Although the diplomatic clout exercised by the US is public knowledge, Boutros-Ghali went into great lengths to prove how Washington also sets the UN agenda both politically and administratively.

In his 345-page book titled "Unvanquished: A US-UN Saga" released in 1999, he recalled a meeting in which he told the then US Secretary of State Warren Christopher that many Americans had been appointed to UN jobs "at Washington's request over the objections of other UN member states."

"I had done so, I said, because I wanted American support to succeed in my job (as Secretary-General," Boutros-Ghali said. One of his "heated disputes" was with US Ambassador Madeleine Albright over the appointment of a new executive director for the UN Children's Fund (UNICEF) back in 1995.

Since 1947, the post of executive director of UNICEF has been held only by US nationals, going back to Maurice Pate, primarily because the US claimed a right to the job because it was the biggest single donor to the children's agency.

The then President Bill Clinton wanted William Foege, a former head of the US Centres for Disease Control, to be appointed UNICEF chief to succeed James Grant, also an American. "I recalled," says Boutros-Ghali, "that President Clinton had pressed me to appoint him (Foege) when we had met in the Oval Office in May 1994."
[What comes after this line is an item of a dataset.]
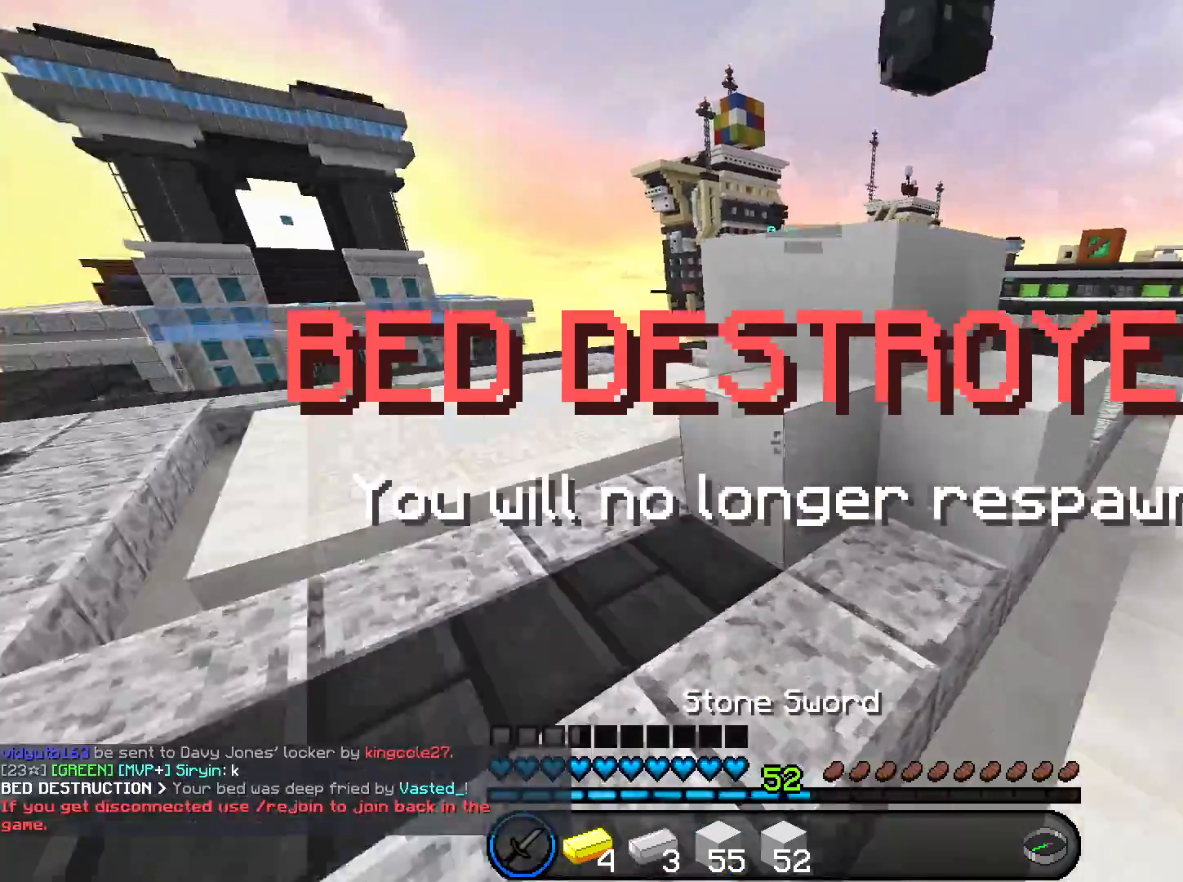
{"keys": ["space", "w"], "mouse": [], "events": [[34, "a", "down"], [134, "a", "up"], [334, "space", "up"], [401, "space", "down"]]}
"I replied to her (Albright) as I had then to President Clinton: that while Dr. Foege was without doubt a distinguished person, unfortunately, I could not comply," wrote Boutros-Ghali.

He also told Clinton that he (Boutros-Ghali) was personally and publicly committed to increasing the number of women in the top ranks of the United Nations, and UNICEF would particularly benefit from a woman's leadership.

Since Belgium and Finland had already put forward "outstanding" women candidates - and since the US had refused to pay its UN dues and was also making ''disparaging'' remarks about the world body - "there was no longer automatic acceptance by other nations that the director of UNICEF must inevitably be an American man or woman."

"The US should select a woman candidate," he told Albright, "and then I will see what I can do," since the appointment involved consultation with the then 36-member UNICEF Executive Board. "Albright rolled her eyes and made a face, repeating what had become her standard expression of frustration with me," he writes.

When the US kept pressing Foege's candidature, Boutros-Ghali says that "many countries on the UNICEF Board were angry and (told) me to tell the United States to go to hell."

The US eventually submitted an alternate woman candidate: Carol Bellamy, a former director of the Peace Corps. Although Elizabeth Rehn of Finland received 15 votes to Bellamy's 12 in a straw poll, Boutros-Ghali said he asked the Board president to convince the members to achieve consensus on Bellamy so that the US could continue a monopoly it held since UNICEF was created in 1947.

After her ten year tenure, Bellamy was succeeded by Anne Veneman, a Bush administration appointee, who continues the US monopoly at UNICEF.